_WORK TO COMPLETE_:
• a. In the webinar announcement, what position does Nathan Surendran hold at the Wise Response Society?
• b. Transcribe the part of the webinar announcement that opens with the words containing "Nathan is an" and closes with "implications (see below)".

::: EXCERPTED TEXT

WEBINAR – Fuel, Physics, and What Comes Next, with Nathan Surendran

Join the discussion on Zoom here (Meeting ID: 863 9382 0926 and password: 070776)
Nathan is an energy engineer and Chair of the Wise Response Society who has been writing extensively about the current energy crisis and its implications (see below)
NZ will probably hit its climate targets. Not because of good policy, but because the economy is being forced into contraction by an energy crisis that mainstream institutions didn’t see coming – or chose not to. Nathan Surendran connects the immediate fuel emergency to the biophysical economics that conventional policy ignores: declining energy returns, thermodynamic constraints on transition, and a coming wave of insolvency and default that may cause more damage than fuel shortages themselves. He presents practical tools for community resilience, from mutual aid frameworks to fair rationing mechanisms, and argues that the response must start at the community level because government is not going to lead it.
OUTLINE: Be Prepared for a Lively Discussion
1. The good news on climate (that nobody wants to hear)
NZ is likely to meet its climate targets. Not because of policy. Because the economy is falling off a cliff. Energy price-driven demand destruction is cutting emissions faster than any government programme. Diesel above $4/litre, petrol not far behind. Businesses are closing, freight is contracting, discretionary travel has collapsed. When you can’t afford to burn fuel, you don’t burn fuel. Emissions fall. This is the climate trajectory nobody modelled – involuntary degrowth driven by energy supply disruption and price shock.

::::::
::: SUPPLIED ENTRIES

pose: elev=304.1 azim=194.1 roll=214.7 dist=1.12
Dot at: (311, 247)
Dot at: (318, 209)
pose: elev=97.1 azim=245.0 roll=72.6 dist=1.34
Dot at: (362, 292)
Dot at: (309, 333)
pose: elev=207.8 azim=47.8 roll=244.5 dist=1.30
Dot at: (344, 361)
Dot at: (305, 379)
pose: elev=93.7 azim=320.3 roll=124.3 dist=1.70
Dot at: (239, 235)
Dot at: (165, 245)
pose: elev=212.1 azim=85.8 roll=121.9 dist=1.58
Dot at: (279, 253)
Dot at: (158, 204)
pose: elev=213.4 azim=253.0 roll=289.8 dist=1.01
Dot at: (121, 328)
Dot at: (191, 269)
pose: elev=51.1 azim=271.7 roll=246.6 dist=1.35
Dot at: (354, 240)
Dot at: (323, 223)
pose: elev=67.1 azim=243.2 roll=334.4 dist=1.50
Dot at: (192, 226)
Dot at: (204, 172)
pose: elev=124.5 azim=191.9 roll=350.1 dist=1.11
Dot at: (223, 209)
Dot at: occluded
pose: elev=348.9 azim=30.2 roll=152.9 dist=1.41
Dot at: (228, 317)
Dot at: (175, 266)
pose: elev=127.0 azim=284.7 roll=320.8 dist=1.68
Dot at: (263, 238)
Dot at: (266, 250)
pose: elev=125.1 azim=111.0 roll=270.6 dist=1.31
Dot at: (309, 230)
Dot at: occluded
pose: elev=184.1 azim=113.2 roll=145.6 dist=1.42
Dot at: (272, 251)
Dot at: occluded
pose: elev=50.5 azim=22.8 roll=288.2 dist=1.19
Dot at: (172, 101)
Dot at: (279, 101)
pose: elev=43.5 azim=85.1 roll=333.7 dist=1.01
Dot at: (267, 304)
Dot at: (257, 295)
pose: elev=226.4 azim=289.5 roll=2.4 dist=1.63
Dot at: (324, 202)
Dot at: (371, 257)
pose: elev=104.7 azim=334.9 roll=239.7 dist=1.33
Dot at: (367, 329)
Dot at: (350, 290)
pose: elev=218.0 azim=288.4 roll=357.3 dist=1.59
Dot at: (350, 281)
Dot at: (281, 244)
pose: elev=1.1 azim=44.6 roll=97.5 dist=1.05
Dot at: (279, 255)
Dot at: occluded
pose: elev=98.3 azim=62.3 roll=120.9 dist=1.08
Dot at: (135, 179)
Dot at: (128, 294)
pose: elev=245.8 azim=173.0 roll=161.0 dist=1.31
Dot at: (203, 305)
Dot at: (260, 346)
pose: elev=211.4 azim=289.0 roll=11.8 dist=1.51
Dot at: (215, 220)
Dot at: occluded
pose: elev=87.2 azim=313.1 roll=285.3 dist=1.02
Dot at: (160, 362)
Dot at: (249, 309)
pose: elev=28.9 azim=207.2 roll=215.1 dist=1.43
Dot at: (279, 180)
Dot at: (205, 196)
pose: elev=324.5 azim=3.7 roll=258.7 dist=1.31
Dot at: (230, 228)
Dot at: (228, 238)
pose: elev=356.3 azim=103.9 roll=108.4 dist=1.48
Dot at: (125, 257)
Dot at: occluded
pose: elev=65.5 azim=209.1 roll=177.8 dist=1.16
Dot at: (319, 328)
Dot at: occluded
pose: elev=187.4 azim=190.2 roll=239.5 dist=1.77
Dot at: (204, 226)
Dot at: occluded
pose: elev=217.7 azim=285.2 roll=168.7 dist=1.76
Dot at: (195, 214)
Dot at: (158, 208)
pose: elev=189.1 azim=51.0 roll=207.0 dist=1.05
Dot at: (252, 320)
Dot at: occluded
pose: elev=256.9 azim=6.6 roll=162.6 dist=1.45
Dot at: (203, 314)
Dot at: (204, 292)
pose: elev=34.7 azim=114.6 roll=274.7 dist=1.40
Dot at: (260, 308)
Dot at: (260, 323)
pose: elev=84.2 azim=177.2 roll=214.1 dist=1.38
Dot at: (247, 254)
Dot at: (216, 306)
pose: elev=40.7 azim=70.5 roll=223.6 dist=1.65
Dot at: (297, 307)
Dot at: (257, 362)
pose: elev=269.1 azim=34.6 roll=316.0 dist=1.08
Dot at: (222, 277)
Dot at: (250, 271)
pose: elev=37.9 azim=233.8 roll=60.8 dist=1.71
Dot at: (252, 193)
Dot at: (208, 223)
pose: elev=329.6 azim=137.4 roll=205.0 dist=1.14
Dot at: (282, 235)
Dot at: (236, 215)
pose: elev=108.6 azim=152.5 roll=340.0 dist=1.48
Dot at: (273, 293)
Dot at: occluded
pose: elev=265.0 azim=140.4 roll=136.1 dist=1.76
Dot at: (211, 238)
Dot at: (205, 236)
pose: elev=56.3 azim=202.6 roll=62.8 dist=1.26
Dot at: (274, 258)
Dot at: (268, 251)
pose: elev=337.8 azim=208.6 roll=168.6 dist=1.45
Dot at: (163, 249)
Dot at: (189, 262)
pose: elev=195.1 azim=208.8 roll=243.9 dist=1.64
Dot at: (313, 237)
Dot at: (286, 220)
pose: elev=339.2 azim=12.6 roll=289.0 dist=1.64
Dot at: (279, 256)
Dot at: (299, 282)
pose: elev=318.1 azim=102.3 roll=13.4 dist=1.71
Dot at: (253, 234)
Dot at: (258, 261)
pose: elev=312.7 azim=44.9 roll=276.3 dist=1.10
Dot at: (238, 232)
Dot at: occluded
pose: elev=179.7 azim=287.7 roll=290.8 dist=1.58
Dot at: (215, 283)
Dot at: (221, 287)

::::::

_ANSWERS_:
• a. He is its Chair.

• b.
Nathan is an energy engineer and Chair of the Wise Response Society who has been writing extensively about the current energy crisis and its implications (see below)